Extract to read.
The fourth season of the CBS police procedural series The Mentalist premiered on September 22, 2011 and concluded on May 17, 2012. The season picks up immediately after the events of the third-season finale in which Patrick Jane (Simon Baker) was arrested for the public murder of the man he believes is the notorious serial killer Red John, who murdered his wife and daughter.

Cast

Main cast 
 Simon Baker as Patrick Jane (24 episodes)
 Robin Tunney as Teresa Lisbon (24 episodes)
 Tim Kang as Kimball Cho (24 episodes)
 Owain Yeoman as Wayne Rigsby (24 episodes)
 Amanda Righetti as Grace Van Pelt (24 episodes)

Recurring cast 
 Michael Rady as Luther Wainwright (9 episodes)
 Samaire Armstrong as Summer Edgecombe (7 episodes)
 Catherine Dent as Susan Darcy (6 episodes)
 Jillian Bach as Sarah Harrigan (4 episodes)
 Michael Gaston as Gale Bertram (2 episodes)
 Alicia Witt as Rosalind Harker (2 episodes)

Collected data:
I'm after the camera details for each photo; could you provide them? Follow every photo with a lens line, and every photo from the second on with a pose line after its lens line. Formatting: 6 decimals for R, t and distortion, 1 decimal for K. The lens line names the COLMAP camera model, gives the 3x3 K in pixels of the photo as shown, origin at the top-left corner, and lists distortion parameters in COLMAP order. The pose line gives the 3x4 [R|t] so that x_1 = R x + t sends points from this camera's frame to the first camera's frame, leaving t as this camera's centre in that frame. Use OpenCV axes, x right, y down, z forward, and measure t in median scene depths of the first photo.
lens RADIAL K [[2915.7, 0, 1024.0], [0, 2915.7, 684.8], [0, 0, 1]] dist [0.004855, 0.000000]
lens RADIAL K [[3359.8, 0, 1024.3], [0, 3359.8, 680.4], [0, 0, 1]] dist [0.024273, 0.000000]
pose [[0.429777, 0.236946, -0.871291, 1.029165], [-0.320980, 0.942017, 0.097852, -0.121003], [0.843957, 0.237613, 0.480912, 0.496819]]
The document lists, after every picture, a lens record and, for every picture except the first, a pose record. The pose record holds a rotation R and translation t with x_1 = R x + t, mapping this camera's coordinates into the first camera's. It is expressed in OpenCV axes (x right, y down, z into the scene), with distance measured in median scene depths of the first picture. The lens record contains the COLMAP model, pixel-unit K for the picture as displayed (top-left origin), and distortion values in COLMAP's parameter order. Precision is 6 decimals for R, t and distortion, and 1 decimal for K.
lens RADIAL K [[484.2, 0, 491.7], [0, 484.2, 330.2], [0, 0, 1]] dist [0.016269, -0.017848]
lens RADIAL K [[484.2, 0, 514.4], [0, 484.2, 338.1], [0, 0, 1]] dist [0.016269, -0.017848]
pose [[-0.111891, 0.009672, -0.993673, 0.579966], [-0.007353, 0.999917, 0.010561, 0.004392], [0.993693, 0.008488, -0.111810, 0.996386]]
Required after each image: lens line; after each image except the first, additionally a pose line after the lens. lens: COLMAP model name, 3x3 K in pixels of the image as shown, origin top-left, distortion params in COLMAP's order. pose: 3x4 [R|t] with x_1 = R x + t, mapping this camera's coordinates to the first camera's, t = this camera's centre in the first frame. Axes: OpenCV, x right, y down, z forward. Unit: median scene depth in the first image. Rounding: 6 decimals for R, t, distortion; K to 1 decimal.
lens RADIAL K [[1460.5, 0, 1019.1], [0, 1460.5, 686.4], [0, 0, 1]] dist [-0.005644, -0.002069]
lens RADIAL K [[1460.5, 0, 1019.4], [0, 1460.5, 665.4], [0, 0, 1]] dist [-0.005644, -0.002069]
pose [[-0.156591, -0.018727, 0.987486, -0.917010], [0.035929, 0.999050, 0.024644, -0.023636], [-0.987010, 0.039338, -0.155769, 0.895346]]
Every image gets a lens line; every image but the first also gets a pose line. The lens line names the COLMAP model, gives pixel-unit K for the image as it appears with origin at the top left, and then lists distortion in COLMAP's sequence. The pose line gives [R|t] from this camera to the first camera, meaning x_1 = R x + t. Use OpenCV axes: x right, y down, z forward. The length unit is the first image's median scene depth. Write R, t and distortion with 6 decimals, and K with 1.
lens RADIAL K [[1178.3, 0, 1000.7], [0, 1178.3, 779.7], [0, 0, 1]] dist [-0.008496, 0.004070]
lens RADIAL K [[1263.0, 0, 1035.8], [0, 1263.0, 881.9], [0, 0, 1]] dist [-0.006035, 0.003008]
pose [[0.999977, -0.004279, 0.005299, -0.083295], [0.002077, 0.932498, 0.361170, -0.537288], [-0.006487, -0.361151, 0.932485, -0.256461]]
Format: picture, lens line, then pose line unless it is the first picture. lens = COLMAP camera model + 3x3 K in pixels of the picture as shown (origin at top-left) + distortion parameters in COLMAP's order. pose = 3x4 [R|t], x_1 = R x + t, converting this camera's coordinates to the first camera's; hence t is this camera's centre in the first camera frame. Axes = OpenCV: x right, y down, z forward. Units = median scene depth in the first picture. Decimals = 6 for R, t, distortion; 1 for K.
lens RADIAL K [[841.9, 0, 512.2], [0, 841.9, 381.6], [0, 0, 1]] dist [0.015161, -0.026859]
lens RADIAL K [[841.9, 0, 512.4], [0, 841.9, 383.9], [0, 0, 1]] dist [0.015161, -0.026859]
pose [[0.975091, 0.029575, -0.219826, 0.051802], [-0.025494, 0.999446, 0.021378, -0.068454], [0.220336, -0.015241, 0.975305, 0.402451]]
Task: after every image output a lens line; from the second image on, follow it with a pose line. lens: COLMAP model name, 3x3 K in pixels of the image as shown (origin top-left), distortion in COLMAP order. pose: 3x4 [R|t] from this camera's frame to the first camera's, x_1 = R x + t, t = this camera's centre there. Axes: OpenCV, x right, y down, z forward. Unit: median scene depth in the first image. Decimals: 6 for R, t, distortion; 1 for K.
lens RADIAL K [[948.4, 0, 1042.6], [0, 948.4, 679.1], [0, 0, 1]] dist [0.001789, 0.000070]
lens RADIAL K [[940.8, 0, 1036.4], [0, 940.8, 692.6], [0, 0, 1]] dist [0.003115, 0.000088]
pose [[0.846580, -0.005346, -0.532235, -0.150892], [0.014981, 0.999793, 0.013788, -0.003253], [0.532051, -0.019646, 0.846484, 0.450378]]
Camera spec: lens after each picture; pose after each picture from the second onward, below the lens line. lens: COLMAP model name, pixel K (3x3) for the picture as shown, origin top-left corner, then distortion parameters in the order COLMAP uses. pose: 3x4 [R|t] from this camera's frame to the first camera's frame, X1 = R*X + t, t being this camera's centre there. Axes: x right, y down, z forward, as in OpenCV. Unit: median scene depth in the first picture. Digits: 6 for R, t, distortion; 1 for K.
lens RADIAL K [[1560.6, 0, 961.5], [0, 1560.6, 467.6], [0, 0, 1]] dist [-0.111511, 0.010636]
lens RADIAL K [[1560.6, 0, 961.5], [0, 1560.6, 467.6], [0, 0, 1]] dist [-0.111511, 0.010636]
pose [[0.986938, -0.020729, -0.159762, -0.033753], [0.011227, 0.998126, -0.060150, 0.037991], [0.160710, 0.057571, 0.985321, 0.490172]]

To do.
Print the full text about the fourth season of The Mentalist again, word for word. The items collected here have no connection to the text.

Expected output.
The fourth season of the CBS police procedural series The Mentalist premiered on September 22, 2011 and concluded on May 17, 2012. The season picks up immediately after the events of the third-season finale in which Patrick Jane (Simon Baker) was arrested for the public murder of the man he believes is the notorious serial killer Red John, who murdered his wife and daughter.

Cast

Main cast 
 Simon Baker as Patrick Jane (24 episodes)
 Robin Tunney as Teresa Lisbon (24 episodes)
 Tim Kang as Kimball Cho (24 episodes)
 Owain Yeoman as Wayne Rigsby (24 episodes)
 Amanda Righetti as Grace Van Pelt (24 episodes)

Recurring cast 
 Michael Rady as Luther Wainwright (9 episodes)
 Samaire Armstrong as Summer Edgecombe (7 episodes)
 Catherine Dent as Susan Darcy (6 episodes)
 Jillian Bach as Sarah Harrigan (4 episodes)
 Michael Gaston as Gale Bertram (2 episodes)
 Alicia Witt as Rosalind Harker (2 episodes)